2005-02-26

Kasparov vs mundo

Talvez alguns ainda se lembrem de ver algumas referências ao facto, talvez outros, como eu, tenham mesmo participado nesse memorável evento e recordem com saudade a emoção de participar num acontecimento que se revelou único.
Tudo começou em 1999, na sequência da primeira vitória de um “software” de computador (hoje oficialmente destruído) contra um dos mais brilhantes xadrezistas do nosso tempo, de seu nome Kasparov.
A MSN pensou lançar um novo evento espectacular, já não Kasparov contra “Deep Blue” mas antes Kasparov contra todo o mundo.
Processava-se assim: no “site” da “MSN gaming zone” Kasparov jogava com as brancas, de 2 em 2 dias, 4 muito jovens talentos do xadrez: (Etienne Bacrot, Florin Felecan, Irina Krush e Elizabeth Pahtz) analisavam as jogadas independentemente e propunham respostas para as pretas e, qualquer cidadão do mundo interessado e que se inscrevesse no encontro, votava por uma das quatro propostas.
Simultaneamente estavam disponibilizados dois “fora” (um geral e um técnico) onde tudo podia ser discutido e analisado em permanência.
Estava tudo preparado para um calmo passeio de Kasparov até uma vitória rápida.
O que não se esperava é que “o mundo” levasse tão a sério este encontro espectacular e fizesse, de novo, tremer Kasparov, como veio a acontecer.
O jogo começou em 21 de Junho de 1999 com uma saída habitual de Kasparov: e4 e a sequência prosseguiu pacífica e rotineiramente no desenvolvimento de uma normal defesa siciliana.
No esquema predefinido começaram a esboçar-se algumas tendências: Dos 4 jovens escolhidos para aquela simples e compensadora tarefa de propor uma jogada, um deles, Irina Krush, no momento com apenas 15 anos, começou a mostrar querer levar o jogo muito a sério.
As suas opções eram muito bem fundamentadas, recorria a si própria, aos seus mestres e à observação dos “fora” e das análise gerais do mundo, para propor as suas respostas.
No lance 10 tudo se complica. Irina propõe uma novidade: Qe6 em resposta a Nde2, o mundo lança-se furiosamente na análise da proposta, páginas e páginas de análise são publicados nos “fora” e finalmente a votação consagra a jogada de Irina, criando-se a agora denominada “variante mundo” ou “world variation” da siciliana.
Daí para a frente o jogo intensificou-se, as análises nos “fora” ganharam uma qualidade notável, a “escola russa” de xadrez, assumiu-se como fazendo parte da equipa do mundo e, segundo se dizia, o próprio Bobie Fisher estava a participar com um “nick name”. Se não foi verdade, foi pelo menos verosímil.
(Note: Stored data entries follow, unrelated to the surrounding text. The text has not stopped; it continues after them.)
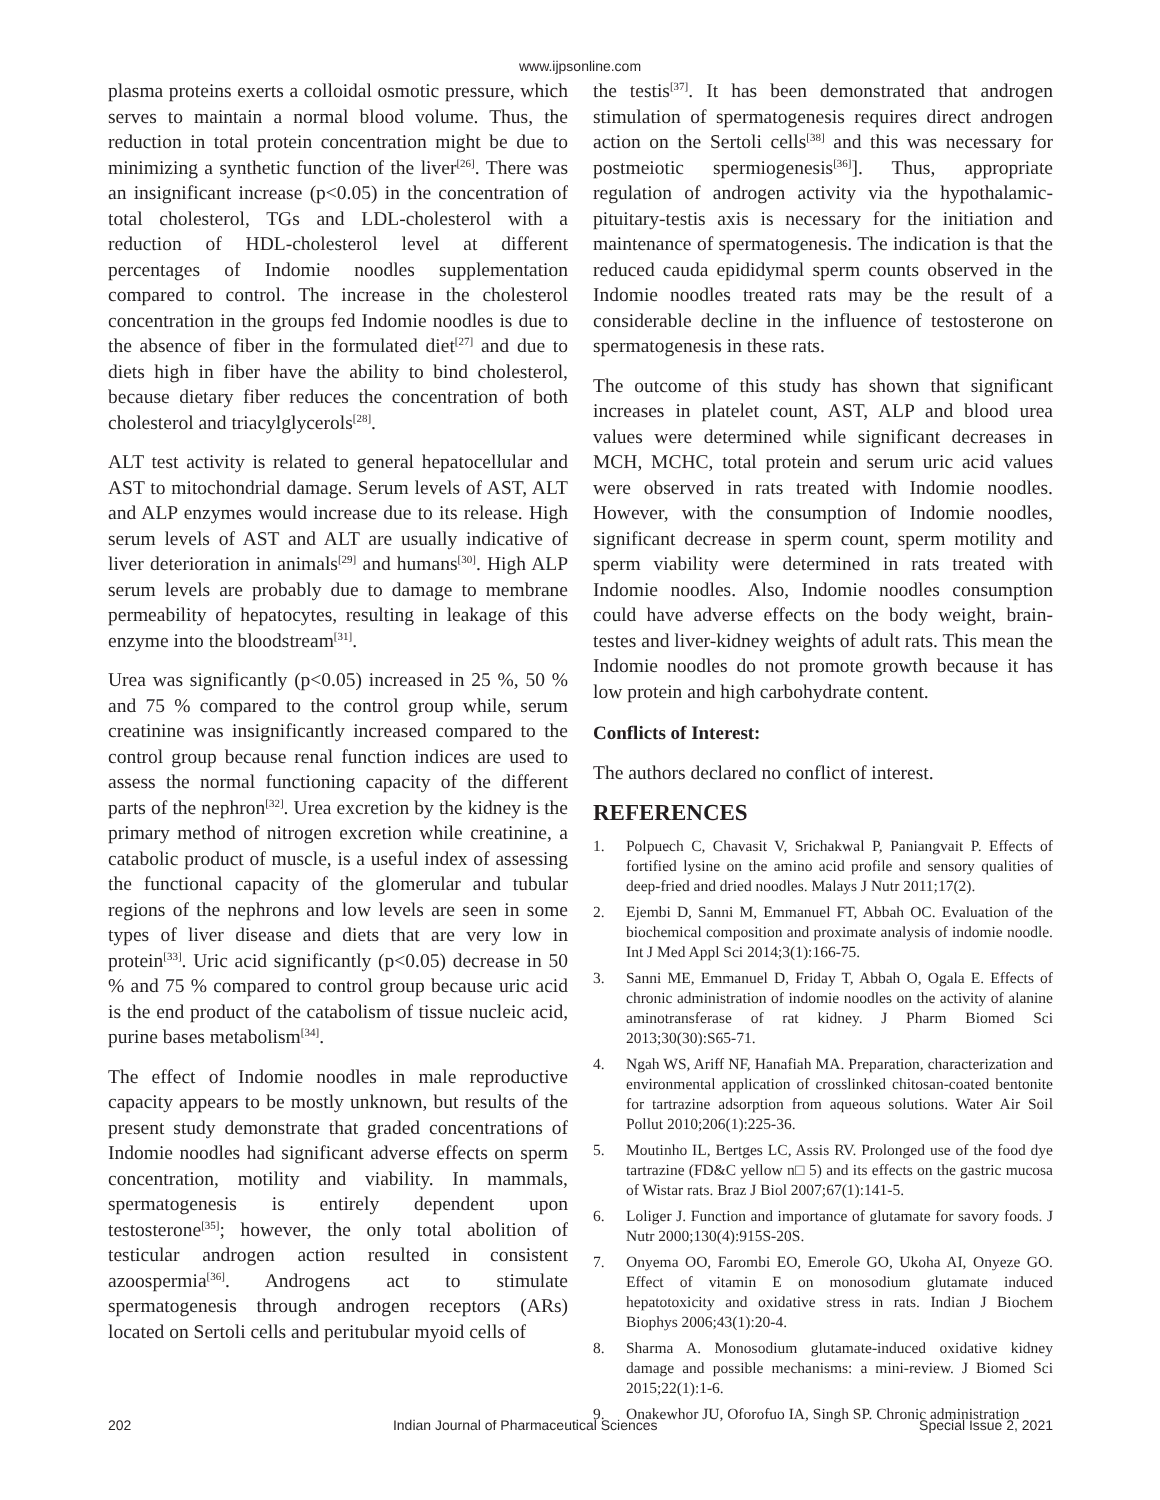www.ijpsonline.com
plasma proteins exerts a colloidal osmotic pressure, which serves to maintain a normal blood volume. Thus, the reduction in total protein concentration might be due to minimizing a synthetic function of the liver<sup>[26]</sup>. There was an insignificant increase (p<0.05) in the concentration of total cholesterol, TGs and LDL-cholesterol with a reduction of HDL-cholesterol level at different percentages of Indomie noodles supplementation compared to control. The increase in the cholesterol concentration in the groups fed Indomie noodles is due to the absence of fiber in the formulated diet<sup>[27]</sup> and due to diets high in fiber have the ability to bind cholesterol, because dietary fiber reduces the concentration of both cholesterol and triacylglycerols<sup>[28]</sup>.
ALT test activity is related to general hepatocellular and AST to mitochondrial damage. Serum levels of AST, ALT and ALP enzymes would increase due to its release. High serum levels of AST and ALT are usually indicative of liver deterioration in animals<sup>[29]</sup> and humans<sup>[30]</sup>. High ALP serum levels are probably due to damage to membrane permeability of hepatocytes, resulting in leakage of this enzyme into the bloodstream<sup>[31]</sup>.
Urea was significantly (p<0.05) increased in 25 %, 50 % and 75 % compared to the control group while, serum creatinine was insignificantly increased compared to the control group because renal function indices are used to assess the normal functioning capacity of the different parts of the nephron<sup>[32]</sup>. Urea excretion by the kidney is the primary method of nitrogen excretion while creatinine, a catabolic product of muscle, is a useful index of assessing the functional capacity of the glomerular and tubular regions of the nephrons and low levels are seen in some types of liver disease and diets that are very low in protein<sup>[33]</sup>. Uric acid significantly (p<0.05) decrease in 50 % and 75 % compared to control group because uric acid is the end product of the catabolism of tissue nucleic acid, purine bases metabolism<sup>[34]</sup>.
The effect of Indomie noodles in male reproductive capacity appears to be mostly unknown, but results of the present study demonstrate that graded concentrations of Indomie noodles had significant adverse effects on sperm concentration, motility and viability. In mammals, spermatogenesis is entirely dependent upon testosterone<sup>[35]</sup>; however, the only total abolition of testicular androgen action resulted in consistent azoospermia<sup>[36]</sup>. Androgens act to stimulate spermatogenesis through androgen receptors (ARs) located on Sertoli cells and peritubular myoid cells of
the testis<sup>[37]</sup>. It has been demonstrated that androgen stimulation of spermatogenesis requires direct androgen action on the Sertoli cells<sup>[38]</sup> and this was necessary for postmeiotic spermiogenesis<sup>[36]</sup>]. Thus, appropriate regulation of androgen activity via the hypothalamic-pituitary-testis axis is necessary for the initiation and maintenance of spermatogenesis. The indication is that the reduced cauda epididymal sperm counts observed in the Indomie noodles treated rats may be the result of a considerable decline in the influence of testosterone on spermatogenesis in these rats.
The outcome of this study has shown that significant increases in platelet count, AST, ALP and blood urea values were determined while significant decreases in MCH, MCHC, total protein and serum uric acid values were observed in rats treated with Indomie noodles. However, with the consumption of Indomie noodles, significant decrease in sperm count, sperm motility and sperm viability were determined in rats treated with Indomie noodles. Also, Indomie noodles consumption could have adverse effects on the body weight, brain-testes and liver-kidney weights of adult rats. This mean the Indomie noodles do not promote growth because it has low protein and high carbohydrate content.
Conflicts of Interest:
The authors declared no conflict of interest.
REFERENCES
1. Polpuech C, Chavasit V, Srichakwal P, Paniangvait P. Effects of fortified lysine on the amino acid profile and sensory qualities of deep-fried and dried noodles. Malays J Nutr 2011;17(2).
2. Ejembi D, Sanni M, Emmanuel FT, Abbah OC. Evaluation of the biochemical composition and proximate analysis of indomie noodle. Int J Med Appl Sci 2014;3(1):166-75.
3. Sanni ME, Emmanuel D, Friday T, Abbah O, Ogala E. Effects of chronic administration of indomie noodles on the activity of alanine aminotransferase of rat kidney. J Pharm Biomed Sci 2013;30(30):S65-71.
4. Ngah WS, Ariff NF, Hanafiah MA. Preparation, characterization and environmental application of crosslinked chitosan-coated bentonite for tartrazine adsorption from aqueous solutions. Water Air Soil Pollut 2010;206(1):225-36.
5. Moutinho IL, Bertges LC, Assis RV. Prolonged use of the food dye tartrazine (FD&C yellow n□ 5) and its effects on the gastric mucosa of Wistar rats. Braz J Biol 2007;67(1):141-5.
6. Loliger J. Function and importance of glutamate for savory foods. J Nutr 2000;130(4):915S-20S.
7. Onyema OO, Farombi EO, Emerole GO, Ukoha AI, Onyeze GO. Effect of vitamin E on monosodium glutamate induced hepatotoxicity and oxidative stress in rats. Indian J Biochem Biophys 2006;43(1):20-4.
8. Sharma A. Monosodium glutamate-induced oxidative kidney damage and possible mechanisms: a mini-review. J Biomed Sci 2015;22(1):1-6.
9. Onakewhor JU, Oforofuo IA, Singh SP. Chronic administration
202 Indian Journal of Pharmaceutical Sciences Special Issue 2, 2021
Irina Krush transformou-se no veículo das jogadas do mundo. Eram publicadas mensagens desesperadas para que Irina as incorporasse na sua análise. O jogo assumiu uma qualidade notável.
Modestamente eu, entre 60 000 que votavam e os talvez 500 que participavam mais activamente nos “fora” também vivi intensamente os dramas de cada jogada, passei horas a ler tudo a analisar cada lance a escrever também os meus pouco significantes palpites.
Não obstante ter-se tornado evidente que a luta era desigual, Kasparov tinha acesso a todo o pensamento do mundo e o mundo desconhecia o que ia na cabeça de Kasparov, a certo ponto, notou-se que a MSN começou a ficar um pouco nervosa, o sistema começou a apresentar falhas e a haver sinais de que os resultados apresentados das votações estavam viciados.
No lance 58, lance crucial, Irina perde misteriosamente contacto com o “server” da MSN e é impossibilitada de apresentar a sua proposta, o lance “seleccionado” pelo mundo foi desastroso e o jogo entra em descalabro até à vitória de Kasparov no lance 62 a 27 de Outubro de 1999.
As denúncias de viciação das regras foram imensas em todos os “media” especializados, a MSN desmentiu sempre.
Como participante respondi a 1 ou 2 inquéritos que me foram enviados de algumas Universidades que quiseram estudar o interessante fenómeno sociológico que esse encontro gerou.
Falou-se muito na desforra que seria organizada em breve mas, lentamente, tudo foi caindo no esquecimento.
Seis anos passados, fica aqui a notícia de que eu não me esqueci e continuo à espera da desforra.